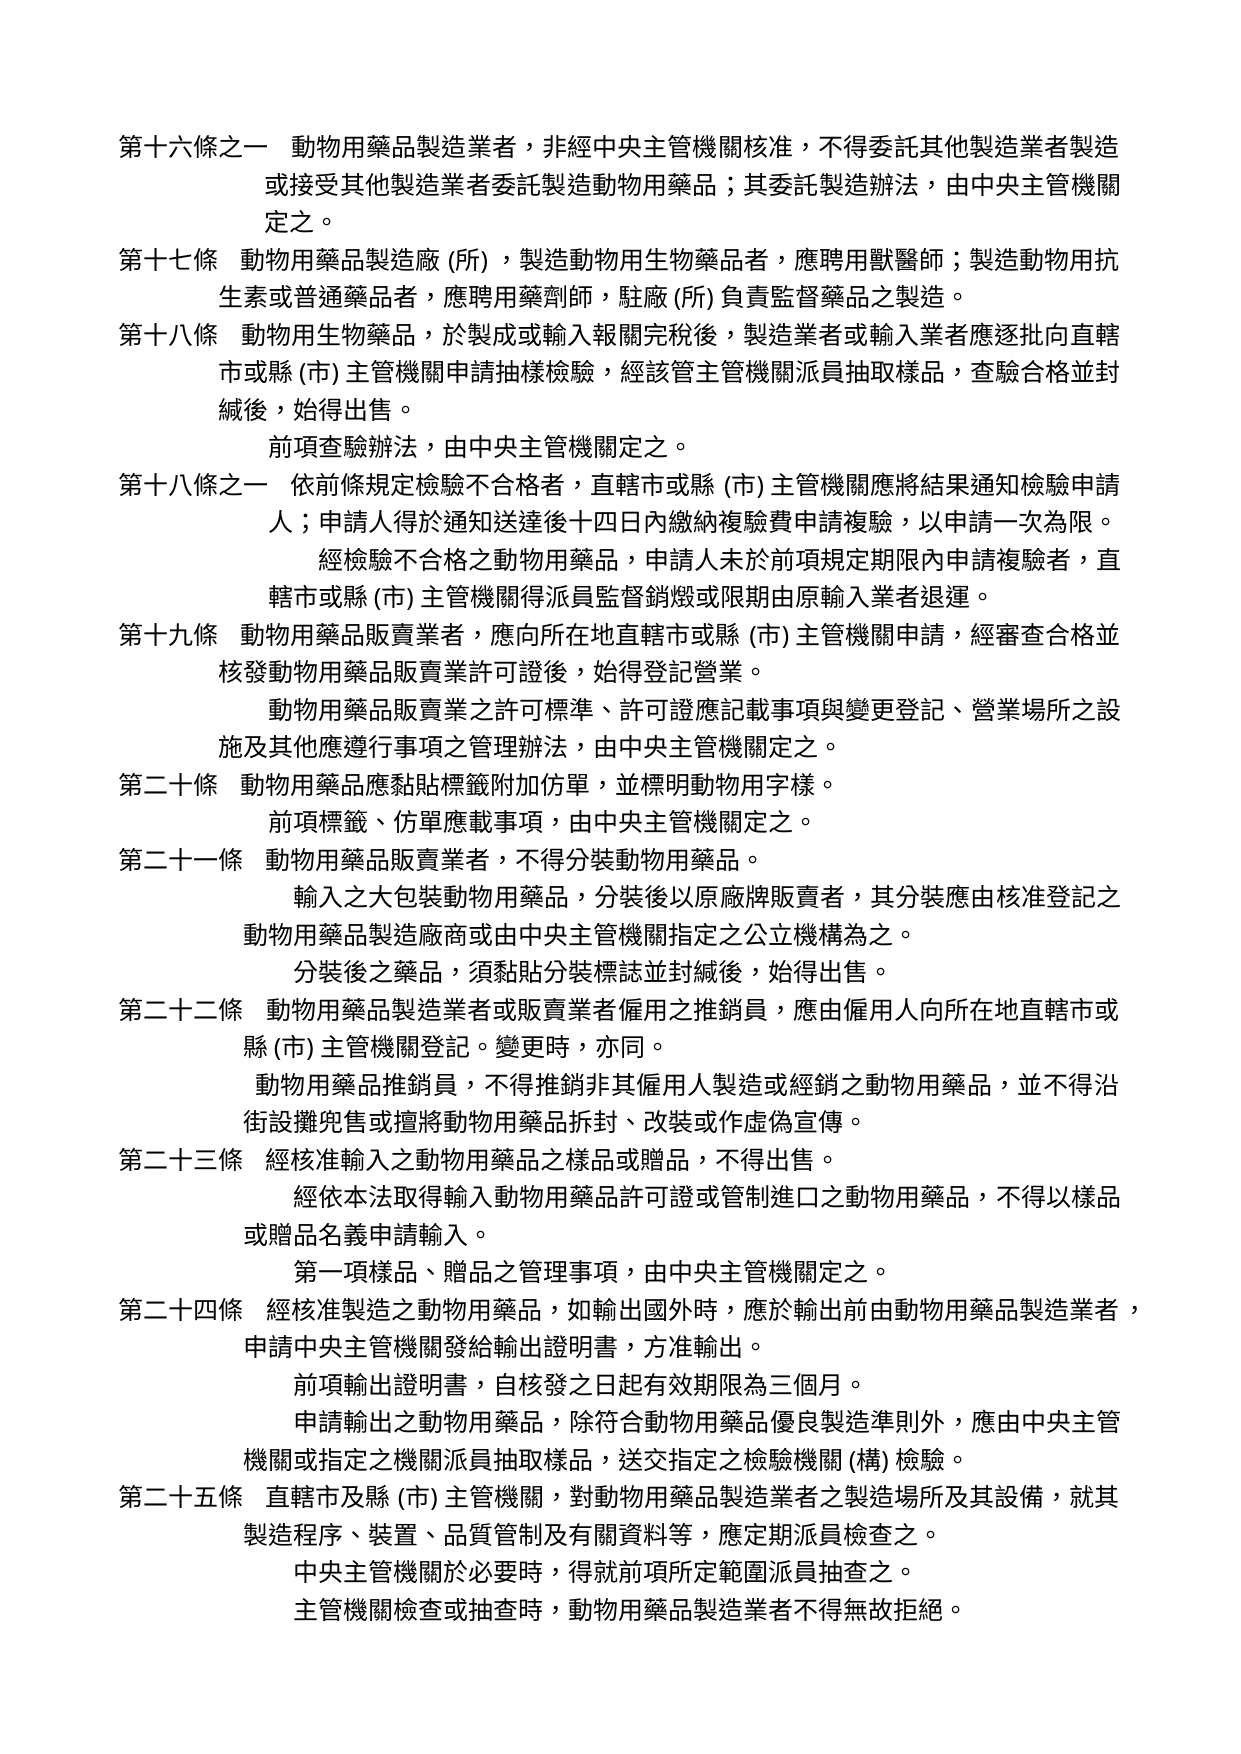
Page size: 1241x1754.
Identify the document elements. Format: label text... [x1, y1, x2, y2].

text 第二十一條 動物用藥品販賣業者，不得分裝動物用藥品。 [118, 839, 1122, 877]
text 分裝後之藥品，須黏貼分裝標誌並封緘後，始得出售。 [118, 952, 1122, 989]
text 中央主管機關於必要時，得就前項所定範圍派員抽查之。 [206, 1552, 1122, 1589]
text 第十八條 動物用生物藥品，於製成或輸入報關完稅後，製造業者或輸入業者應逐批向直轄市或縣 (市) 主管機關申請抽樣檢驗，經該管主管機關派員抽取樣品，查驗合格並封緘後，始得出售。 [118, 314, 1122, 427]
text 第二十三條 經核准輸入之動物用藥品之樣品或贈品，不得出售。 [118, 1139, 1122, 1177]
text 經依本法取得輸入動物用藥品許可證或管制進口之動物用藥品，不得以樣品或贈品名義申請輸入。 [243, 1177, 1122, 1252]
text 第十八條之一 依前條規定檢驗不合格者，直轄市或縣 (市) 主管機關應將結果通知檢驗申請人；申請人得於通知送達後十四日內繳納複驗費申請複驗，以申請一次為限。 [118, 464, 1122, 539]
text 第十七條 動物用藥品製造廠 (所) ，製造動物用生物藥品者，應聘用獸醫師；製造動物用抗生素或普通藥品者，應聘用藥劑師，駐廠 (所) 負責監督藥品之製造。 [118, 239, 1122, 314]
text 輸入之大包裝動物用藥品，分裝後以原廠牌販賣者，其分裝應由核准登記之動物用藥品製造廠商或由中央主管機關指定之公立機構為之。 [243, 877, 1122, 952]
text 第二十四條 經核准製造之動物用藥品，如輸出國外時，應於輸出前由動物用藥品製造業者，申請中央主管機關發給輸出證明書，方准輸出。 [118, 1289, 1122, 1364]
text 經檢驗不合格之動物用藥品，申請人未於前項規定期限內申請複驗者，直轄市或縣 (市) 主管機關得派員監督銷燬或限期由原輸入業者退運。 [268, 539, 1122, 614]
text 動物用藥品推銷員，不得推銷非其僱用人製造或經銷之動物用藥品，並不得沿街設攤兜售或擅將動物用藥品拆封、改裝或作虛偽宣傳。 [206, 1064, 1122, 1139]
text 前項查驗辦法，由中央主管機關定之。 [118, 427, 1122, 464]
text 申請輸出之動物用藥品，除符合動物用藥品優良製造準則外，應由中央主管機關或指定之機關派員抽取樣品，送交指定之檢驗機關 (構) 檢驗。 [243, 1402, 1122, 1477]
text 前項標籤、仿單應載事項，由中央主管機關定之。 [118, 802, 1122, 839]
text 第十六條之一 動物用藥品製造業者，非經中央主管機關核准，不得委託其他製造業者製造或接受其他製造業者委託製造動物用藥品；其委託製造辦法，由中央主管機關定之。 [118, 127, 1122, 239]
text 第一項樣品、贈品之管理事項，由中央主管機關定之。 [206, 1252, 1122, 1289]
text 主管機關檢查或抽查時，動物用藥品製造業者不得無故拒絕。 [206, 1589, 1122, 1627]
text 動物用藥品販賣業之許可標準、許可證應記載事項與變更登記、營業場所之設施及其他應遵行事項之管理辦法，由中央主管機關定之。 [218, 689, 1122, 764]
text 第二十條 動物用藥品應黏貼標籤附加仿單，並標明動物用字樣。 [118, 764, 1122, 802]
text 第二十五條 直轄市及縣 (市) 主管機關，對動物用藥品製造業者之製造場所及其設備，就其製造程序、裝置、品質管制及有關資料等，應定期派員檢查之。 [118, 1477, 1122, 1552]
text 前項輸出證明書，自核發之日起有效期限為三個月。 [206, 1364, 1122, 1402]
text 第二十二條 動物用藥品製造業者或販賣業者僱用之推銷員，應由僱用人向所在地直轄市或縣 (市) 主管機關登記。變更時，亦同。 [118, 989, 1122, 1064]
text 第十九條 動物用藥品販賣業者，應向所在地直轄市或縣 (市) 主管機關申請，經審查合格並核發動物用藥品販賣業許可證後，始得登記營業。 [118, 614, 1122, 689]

**********

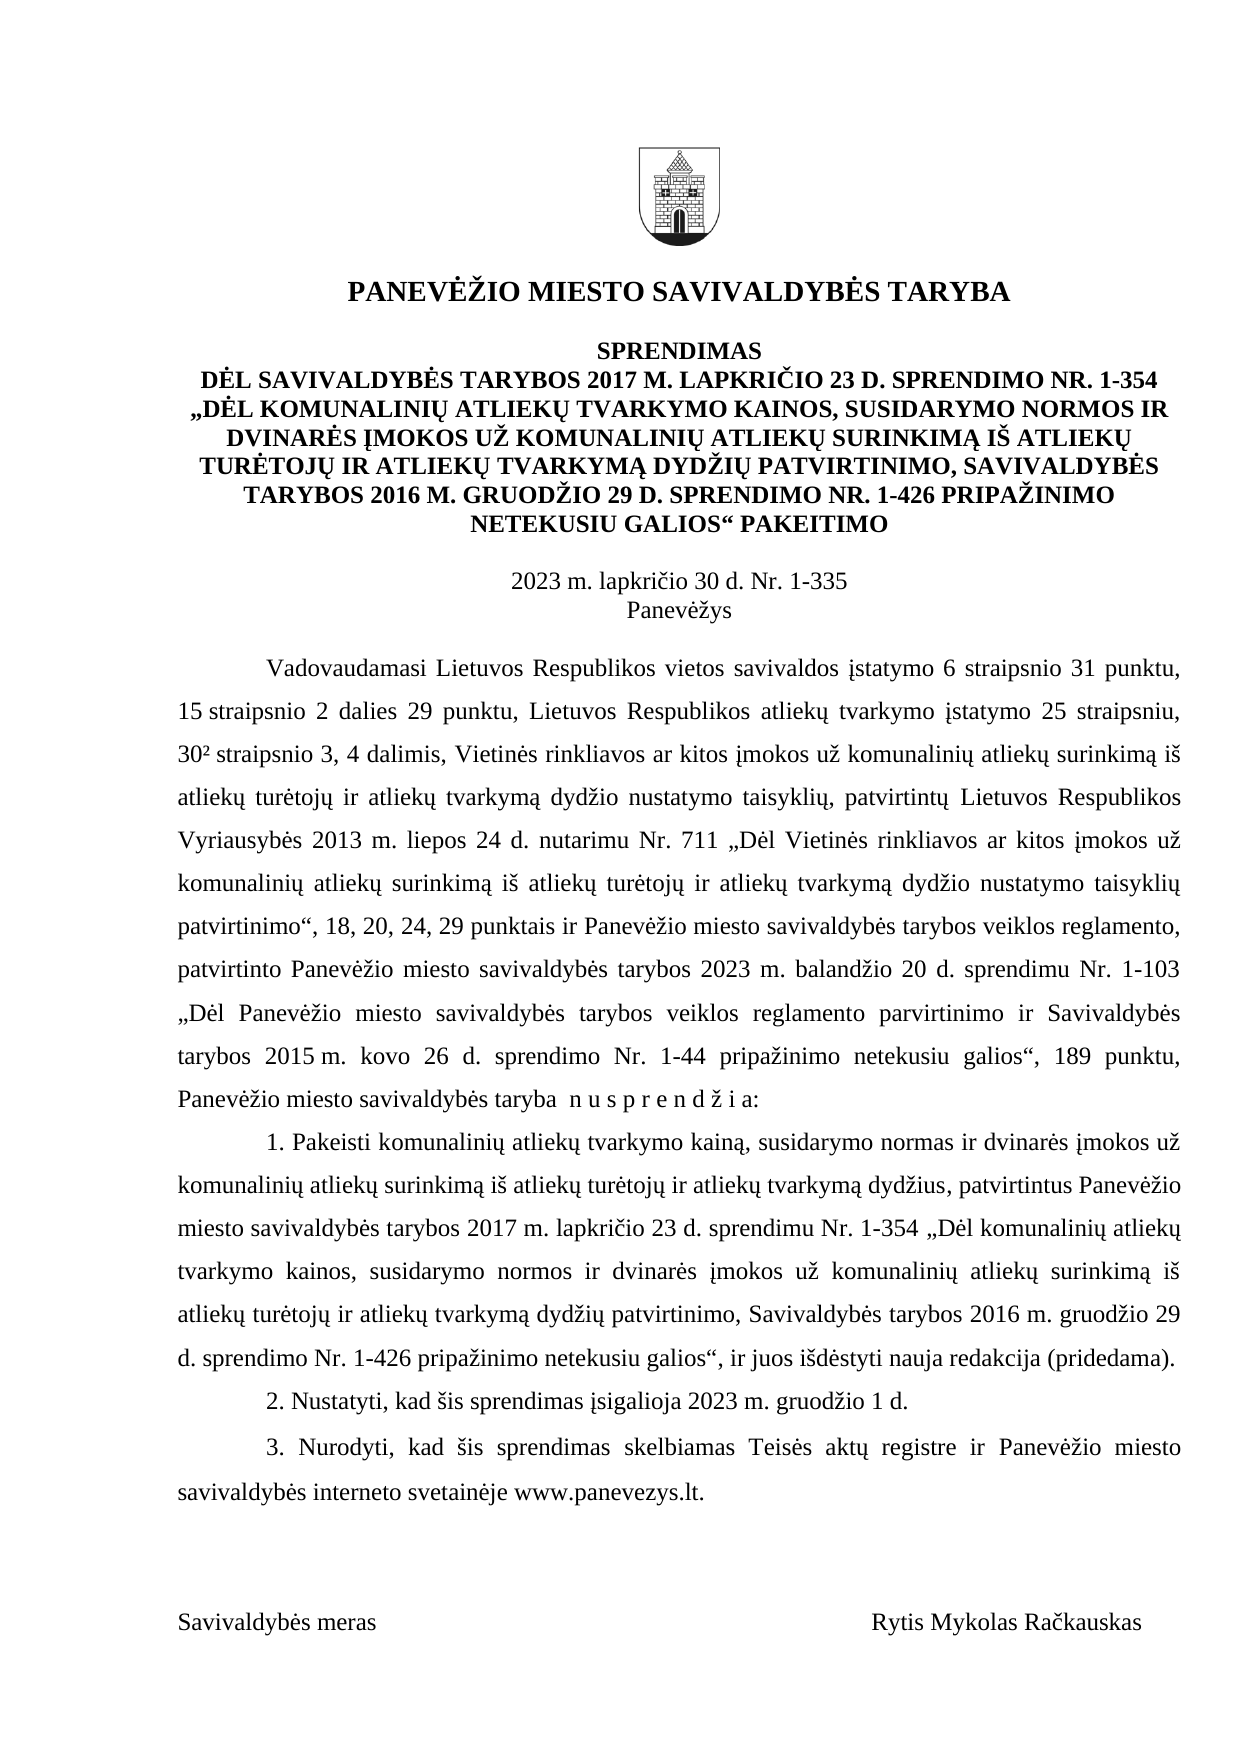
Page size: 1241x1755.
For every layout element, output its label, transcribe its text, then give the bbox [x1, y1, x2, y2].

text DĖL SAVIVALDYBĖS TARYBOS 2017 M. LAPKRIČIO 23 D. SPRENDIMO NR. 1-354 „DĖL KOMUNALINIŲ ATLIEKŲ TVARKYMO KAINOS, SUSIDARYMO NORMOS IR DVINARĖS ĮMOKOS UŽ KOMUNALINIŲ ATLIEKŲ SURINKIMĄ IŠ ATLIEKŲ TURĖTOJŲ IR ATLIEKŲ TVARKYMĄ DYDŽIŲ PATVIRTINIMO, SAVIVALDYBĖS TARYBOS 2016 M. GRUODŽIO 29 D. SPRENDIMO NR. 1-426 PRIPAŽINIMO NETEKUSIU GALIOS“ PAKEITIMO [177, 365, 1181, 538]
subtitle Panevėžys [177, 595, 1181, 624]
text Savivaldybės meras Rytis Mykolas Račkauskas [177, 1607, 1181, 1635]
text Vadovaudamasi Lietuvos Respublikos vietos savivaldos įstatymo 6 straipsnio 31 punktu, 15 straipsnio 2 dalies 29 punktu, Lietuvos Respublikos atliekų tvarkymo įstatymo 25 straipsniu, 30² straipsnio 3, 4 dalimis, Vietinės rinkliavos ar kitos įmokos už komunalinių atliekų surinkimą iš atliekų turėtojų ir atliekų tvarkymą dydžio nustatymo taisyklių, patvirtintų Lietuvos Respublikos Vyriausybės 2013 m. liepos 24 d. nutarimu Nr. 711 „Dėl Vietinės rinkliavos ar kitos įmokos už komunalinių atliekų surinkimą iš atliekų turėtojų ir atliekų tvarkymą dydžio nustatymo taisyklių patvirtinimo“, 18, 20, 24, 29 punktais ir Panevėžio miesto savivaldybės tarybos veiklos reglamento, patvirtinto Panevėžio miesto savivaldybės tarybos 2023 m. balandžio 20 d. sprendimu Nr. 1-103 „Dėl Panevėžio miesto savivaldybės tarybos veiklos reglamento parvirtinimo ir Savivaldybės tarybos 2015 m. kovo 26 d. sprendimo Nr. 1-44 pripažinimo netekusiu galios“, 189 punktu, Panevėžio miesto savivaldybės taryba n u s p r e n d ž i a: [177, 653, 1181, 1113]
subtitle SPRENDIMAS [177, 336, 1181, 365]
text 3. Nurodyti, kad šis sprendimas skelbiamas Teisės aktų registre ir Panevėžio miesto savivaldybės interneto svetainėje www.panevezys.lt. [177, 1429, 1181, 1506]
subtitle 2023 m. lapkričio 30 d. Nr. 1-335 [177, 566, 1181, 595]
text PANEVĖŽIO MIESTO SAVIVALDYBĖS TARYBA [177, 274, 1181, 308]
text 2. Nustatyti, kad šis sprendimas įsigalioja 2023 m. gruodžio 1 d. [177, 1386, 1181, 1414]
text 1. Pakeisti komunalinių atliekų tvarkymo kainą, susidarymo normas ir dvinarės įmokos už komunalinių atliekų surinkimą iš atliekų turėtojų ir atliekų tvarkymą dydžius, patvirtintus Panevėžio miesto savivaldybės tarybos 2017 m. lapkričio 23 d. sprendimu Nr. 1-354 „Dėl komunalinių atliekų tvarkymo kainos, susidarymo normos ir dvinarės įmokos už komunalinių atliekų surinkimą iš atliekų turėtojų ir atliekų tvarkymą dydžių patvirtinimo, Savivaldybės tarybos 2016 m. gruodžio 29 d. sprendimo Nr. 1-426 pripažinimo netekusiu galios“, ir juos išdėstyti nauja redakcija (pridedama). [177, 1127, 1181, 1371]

**********

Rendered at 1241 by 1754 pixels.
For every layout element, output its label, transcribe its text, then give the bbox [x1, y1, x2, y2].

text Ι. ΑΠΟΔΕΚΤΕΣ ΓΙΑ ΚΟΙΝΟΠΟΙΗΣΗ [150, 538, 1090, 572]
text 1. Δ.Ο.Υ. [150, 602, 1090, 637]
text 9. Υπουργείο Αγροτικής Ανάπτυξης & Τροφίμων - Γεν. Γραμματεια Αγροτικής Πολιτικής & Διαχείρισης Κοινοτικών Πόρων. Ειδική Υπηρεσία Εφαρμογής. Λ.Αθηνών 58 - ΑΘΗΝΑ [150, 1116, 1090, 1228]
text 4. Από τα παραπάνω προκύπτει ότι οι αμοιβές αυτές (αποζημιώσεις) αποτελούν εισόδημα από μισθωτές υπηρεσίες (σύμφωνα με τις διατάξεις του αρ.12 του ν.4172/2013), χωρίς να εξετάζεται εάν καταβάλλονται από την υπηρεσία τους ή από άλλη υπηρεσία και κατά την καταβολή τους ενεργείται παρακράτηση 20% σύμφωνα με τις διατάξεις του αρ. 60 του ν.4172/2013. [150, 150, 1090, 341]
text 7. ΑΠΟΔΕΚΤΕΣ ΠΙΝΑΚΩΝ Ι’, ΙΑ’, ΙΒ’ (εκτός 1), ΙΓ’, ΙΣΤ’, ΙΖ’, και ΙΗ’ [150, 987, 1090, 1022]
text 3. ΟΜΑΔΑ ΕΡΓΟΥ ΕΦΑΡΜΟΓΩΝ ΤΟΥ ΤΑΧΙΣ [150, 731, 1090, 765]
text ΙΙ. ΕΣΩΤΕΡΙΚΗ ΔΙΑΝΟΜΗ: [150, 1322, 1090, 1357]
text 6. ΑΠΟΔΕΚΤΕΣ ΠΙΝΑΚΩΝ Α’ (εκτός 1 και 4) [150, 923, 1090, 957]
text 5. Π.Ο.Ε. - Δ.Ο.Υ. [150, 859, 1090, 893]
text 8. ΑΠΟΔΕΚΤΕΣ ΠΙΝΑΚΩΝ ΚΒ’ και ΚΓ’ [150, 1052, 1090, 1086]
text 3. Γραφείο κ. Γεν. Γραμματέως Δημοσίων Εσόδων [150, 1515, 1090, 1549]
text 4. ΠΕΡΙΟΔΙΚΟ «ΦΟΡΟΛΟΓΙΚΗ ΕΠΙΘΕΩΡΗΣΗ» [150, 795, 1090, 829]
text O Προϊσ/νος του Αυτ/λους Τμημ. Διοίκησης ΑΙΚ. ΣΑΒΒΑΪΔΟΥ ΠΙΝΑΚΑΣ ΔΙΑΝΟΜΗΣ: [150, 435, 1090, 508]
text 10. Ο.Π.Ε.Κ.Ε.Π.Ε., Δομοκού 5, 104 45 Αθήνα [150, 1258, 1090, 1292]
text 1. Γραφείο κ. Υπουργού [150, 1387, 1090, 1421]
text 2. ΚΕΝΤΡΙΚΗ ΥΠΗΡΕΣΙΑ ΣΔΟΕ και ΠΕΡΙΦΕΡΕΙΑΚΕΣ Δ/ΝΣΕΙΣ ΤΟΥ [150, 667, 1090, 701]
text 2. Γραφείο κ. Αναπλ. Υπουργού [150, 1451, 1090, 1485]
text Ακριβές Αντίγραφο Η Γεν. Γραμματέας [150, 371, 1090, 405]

**********

**Task to complete**
State how many lines of the items contain the string "動物用藥品販賣業者", treating case as significant, and give only the number.

**Task response**
2